◆ **PASSAGE PROVIDED**
-----

Commercial Litigation and Arbitration

RICO — PSLRA Bar — Eleventh Circuit Adopts Broad Reading of Third and Other Circuits — Looks to Criminal, SEC Enforcement Precedents Barring Same Conduct

Licht v. Watson, 2014 U.S. App. LEXIS 9546 (11th Cir. May 22, 2014):

I. BACKGROUND

Licht is the Managing Director and Chief Operations Officer of Simulated Environment Concepts, Inc. (Simulated). Between 2008 and 2011, Licht alleges that 14 individual and 9 entity defendants orchestrated a "pump-and-dump" scheme using Simulated stock. According to Licht, the defendants executed this scheme by fraudulently inducing Simulated to issue large quantities of heavily discounted stock to the defendants. The defendants then began a public relations campaign to "pump" up the value of Simulated's stock, only to "dump" their shares soon afterwards by unexpectedly selling off their stock en masse. Although the defendants handsomely  [*3] profited from the scheme, Licht alleges that the massive sell-off caused prices of Simulated stock to plummet, thereby harming shareholders like Licht and ruining Licht and Simulated's reputation in the business community.

-----

◆ **GIVEN TASK A**
Answer these questions about the Licht v. Watson summary:
(i) Which court decided the case, and on what date?
(ii) What two positions does Licht hold at Simulated Environment Concepts, Inc.?
(iii) How many individual defendants and how many entity defendants does Licht name?
◆ **GIVEN TASK B**
Can you carry the Licht v. Watson summary forward from its final sentence, about the sell-off harming shareholders and ruining reputations?

◆ **PROVIDED INFORMATION**
-----

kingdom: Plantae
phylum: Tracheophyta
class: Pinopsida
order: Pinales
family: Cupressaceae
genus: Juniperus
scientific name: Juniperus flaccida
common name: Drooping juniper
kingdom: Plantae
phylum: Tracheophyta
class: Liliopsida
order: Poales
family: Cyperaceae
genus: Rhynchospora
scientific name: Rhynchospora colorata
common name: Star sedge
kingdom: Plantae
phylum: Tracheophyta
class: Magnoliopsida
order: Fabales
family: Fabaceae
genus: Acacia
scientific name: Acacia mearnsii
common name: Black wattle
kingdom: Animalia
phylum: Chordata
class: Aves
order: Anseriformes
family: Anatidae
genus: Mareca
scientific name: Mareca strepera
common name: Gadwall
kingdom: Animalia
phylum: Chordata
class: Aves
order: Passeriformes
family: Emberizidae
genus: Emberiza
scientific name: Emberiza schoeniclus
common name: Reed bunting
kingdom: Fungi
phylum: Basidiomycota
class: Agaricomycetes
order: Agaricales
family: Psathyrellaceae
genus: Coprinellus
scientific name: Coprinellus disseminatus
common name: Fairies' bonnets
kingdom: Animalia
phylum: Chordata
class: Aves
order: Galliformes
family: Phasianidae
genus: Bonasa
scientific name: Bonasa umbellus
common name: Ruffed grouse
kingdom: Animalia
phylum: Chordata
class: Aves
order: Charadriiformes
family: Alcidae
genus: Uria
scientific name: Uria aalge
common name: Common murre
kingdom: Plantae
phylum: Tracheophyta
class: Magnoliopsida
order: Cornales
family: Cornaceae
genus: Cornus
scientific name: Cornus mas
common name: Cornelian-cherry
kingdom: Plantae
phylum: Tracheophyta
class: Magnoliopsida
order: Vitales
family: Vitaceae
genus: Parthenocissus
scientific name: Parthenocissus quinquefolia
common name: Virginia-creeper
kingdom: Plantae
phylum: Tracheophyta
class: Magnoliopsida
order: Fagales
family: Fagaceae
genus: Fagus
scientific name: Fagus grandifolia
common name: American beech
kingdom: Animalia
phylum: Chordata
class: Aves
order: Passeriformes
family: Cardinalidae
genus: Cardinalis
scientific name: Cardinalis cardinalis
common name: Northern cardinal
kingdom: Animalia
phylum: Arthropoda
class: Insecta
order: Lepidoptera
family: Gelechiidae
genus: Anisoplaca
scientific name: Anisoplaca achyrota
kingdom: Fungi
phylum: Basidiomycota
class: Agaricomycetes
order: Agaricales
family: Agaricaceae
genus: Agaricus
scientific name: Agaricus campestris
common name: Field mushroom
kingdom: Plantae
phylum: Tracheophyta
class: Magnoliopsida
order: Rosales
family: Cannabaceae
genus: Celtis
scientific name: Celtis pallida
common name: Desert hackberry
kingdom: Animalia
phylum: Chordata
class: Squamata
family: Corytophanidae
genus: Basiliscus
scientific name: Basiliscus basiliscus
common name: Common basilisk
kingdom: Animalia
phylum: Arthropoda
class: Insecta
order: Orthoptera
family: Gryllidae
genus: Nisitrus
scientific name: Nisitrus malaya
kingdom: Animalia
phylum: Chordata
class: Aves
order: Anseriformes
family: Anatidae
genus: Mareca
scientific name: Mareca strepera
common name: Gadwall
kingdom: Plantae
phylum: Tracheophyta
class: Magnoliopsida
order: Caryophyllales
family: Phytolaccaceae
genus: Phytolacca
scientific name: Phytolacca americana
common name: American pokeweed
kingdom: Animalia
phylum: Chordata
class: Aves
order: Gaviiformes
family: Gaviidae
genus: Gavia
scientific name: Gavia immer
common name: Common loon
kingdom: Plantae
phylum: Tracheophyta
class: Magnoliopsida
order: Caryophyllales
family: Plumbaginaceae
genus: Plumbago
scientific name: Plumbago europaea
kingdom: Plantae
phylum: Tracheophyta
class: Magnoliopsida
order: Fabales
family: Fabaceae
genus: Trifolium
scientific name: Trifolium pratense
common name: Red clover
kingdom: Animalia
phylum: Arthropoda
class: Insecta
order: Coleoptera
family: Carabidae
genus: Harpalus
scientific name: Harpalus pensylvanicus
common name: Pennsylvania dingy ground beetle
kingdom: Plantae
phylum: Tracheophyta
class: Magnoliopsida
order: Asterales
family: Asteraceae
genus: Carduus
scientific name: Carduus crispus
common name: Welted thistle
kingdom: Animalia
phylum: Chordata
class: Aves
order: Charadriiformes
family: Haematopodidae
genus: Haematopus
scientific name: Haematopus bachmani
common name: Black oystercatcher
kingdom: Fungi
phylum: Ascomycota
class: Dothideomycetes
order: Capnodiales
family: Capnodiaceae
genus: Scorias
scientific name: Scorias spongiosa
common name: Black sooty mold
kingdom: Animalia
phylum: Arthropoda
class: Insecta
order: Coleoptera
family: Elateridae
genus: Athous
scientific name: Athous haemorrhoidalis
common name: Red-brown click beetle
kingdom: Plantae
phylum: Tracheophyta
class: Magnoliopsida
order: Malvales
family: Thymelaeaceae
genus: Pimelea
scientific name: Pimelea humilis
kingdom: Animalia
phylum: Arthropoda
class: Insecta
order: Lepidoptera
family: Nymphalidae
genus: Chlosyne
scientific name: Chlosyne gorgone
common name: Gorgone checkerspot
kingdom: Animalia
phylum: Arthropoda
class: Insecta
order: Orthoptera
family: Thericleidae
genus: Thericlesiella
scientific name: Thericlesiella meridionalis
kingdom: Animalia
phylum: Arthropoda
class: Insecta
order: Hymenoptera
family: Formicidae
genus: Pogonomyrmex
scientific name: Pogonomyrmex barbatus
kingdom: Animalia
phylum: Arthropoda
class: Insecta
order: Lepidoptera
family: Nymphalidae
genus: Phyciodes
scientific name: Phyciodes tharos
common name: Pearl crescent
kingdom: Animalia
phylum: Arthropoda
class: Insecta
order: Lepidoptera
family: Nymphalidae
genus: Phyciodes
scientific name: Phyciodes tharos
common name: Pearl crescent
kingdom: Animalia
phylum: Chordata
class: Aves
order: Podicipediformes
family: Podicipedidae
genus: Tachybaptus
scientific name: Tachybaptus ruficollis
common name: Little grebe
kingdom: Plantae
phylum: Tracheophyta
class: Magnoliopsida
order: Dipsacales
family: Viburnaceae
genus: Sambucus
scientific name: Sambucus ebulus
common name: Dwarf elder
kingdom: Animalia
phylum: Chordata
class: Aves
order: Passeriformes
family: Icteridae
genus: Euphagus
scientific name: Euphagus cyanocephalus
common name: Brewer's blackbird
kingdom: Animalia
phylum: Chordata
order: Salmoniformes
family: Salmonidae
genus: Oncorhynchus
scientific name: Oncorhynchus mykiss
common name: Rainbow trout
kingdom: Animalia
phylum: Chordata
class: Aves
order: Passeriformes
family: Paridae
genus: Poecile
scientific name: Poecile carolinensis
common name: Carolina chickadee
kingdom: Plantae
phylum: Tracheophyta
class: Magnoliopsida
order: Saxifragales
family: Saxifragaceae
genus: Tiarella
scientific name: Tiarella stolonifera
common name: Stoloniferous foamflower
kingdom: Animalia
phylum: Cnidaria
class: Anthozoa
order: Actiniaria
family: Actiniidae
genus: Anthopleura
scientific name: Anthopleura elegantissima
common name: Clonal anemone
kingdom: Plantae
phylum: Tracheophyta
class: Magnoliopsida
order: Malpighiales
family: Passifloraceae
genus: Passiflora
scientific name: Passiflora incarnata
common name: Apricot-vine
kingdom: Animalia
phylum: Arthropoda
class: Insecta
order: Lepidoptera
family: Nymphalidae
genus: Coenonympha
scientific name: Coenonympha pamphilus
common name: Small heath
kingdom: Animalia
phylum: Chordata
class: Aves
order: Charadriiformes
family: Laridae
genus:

-----

◆ **FINAL ANSWER A**
(i) The Eleventh Circuit, on May 22, 2014.
(ii) Managing Director and Chief Operations Officer.
(iii) 14 individual defendants and 9 entity defendants.

◆ **FINAL ANSWER B**
On January 30, 2013, Licht filed an amended complaint in district court, alleging that the defendants had violated the Securities Act of 1933, the Securities Exchange Act, SEC Rule 10b-5, RICO, and various state laws. The district court dismissed Licht's claims under the Securities Act of 1933, the Securities Exchange Act, and SEC Rule 10b-5 for lack of subject matter jurisdiction. The district court also dismissed Licht's RICO claims as barred by the Private Securities Litigation Reform Act (PSLRA). After dismissing Licht's federal law claims with prejudice, the district court also declined to exercise supplemental jurisdiction over his state law claims. Licht now appeals.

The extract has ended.